It might not be a religious proverb, but at least it ought to be a maxim of humankind. It's certainly one of the greatest truths I've discovered: life is mostly bewildering.
I suppose when I found myself with an Immortal as a mentor, I should have expected that my world was going to change. But how does one prepare for the sheer magnitude of dissimilar perspectives they are presented with when their mentor is a more than thousand-year-old Greek? And he lives by a set of truths learned in a world long forgotten. Forgotten, but not gone.

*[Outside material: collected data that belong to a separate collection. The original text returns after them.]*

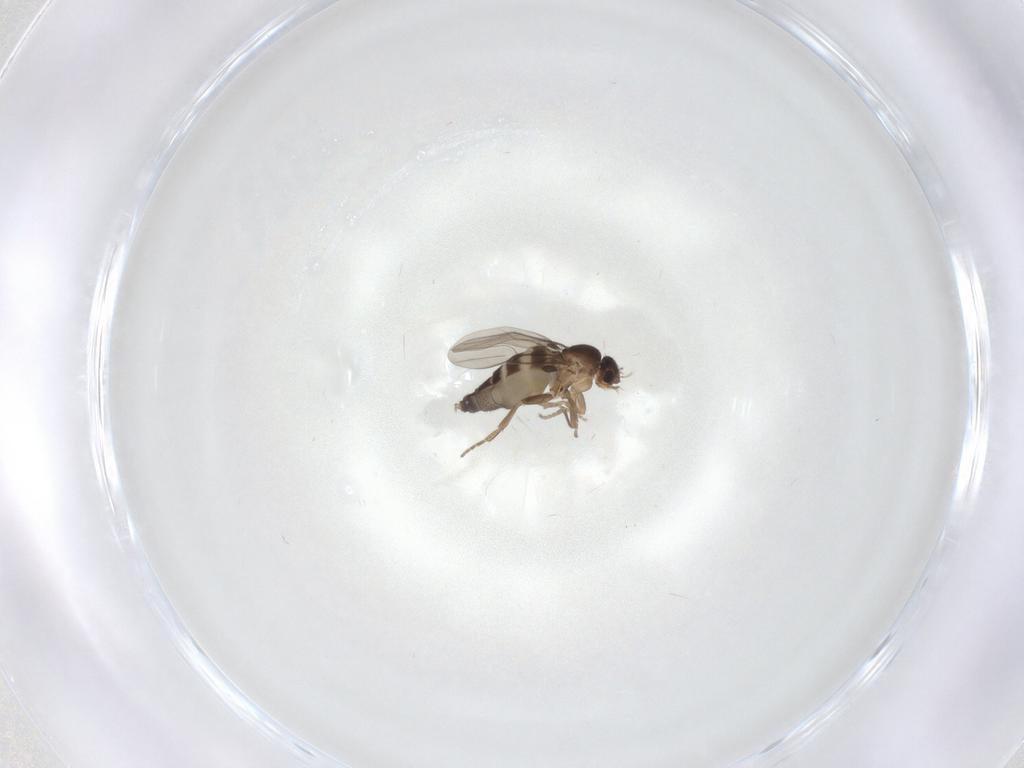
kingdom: Animalia
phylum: Arthropoda
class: Insecta
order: Diptera
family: Phoridae
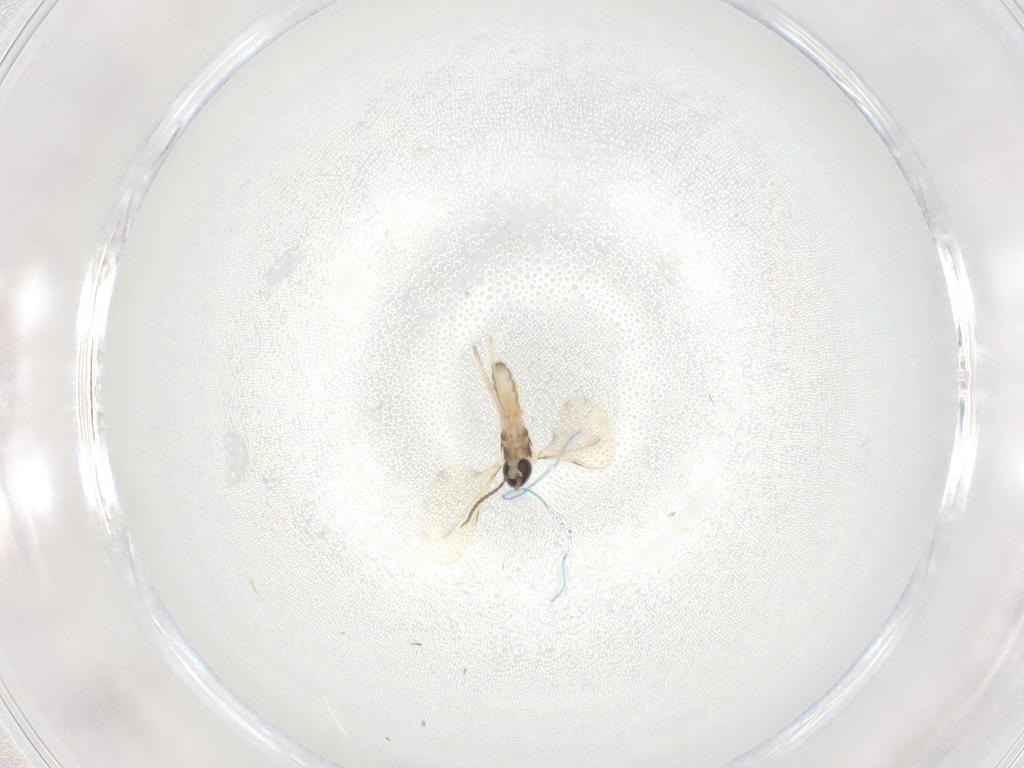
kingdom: Animalia
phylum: Arthropoda
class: Insecta
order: Diptera
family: Cecidomyiidae
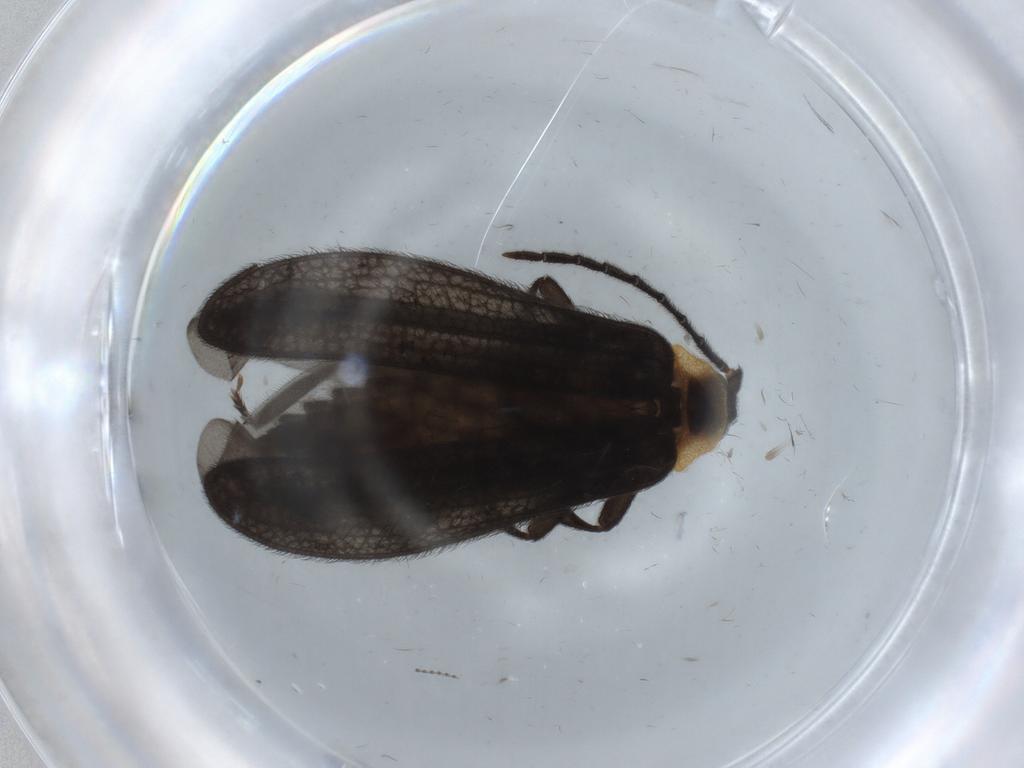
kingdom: Animalia
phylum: Arthropoda
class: Insecta
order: Coleoptera
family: Lycidae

One truth is our capacity for inadvertent adventure. Though there is civilization aplenty, the wild spaces between the cities have always surprised people with the unexpected. And here another great truth of Apollo's time is found: those men who heed the call of such adventures often live just long enough to become dangerous but die before they can tell their children about the truly important discoveries they made.
And here we are, descendants with an indescribable deficit in our upbringing, a feeling that there is more to the world than we've been told. I know you've felt it. But though men are forgetful, these kinds of important things don't just go away. They rest in the shadows and wait to be rediscovered.
I ought to have known some people would rather that such forgotten things stayed that way. Men who search for meaning and direction are far more controllable than they might be, if they knew the truths we learned from the Guardian. Neither of us intended to become historians, but once such information was recovered there was only one thing to do, it had to be written down, or be lost for another generation.
So then we begin the Books of the Disremembered.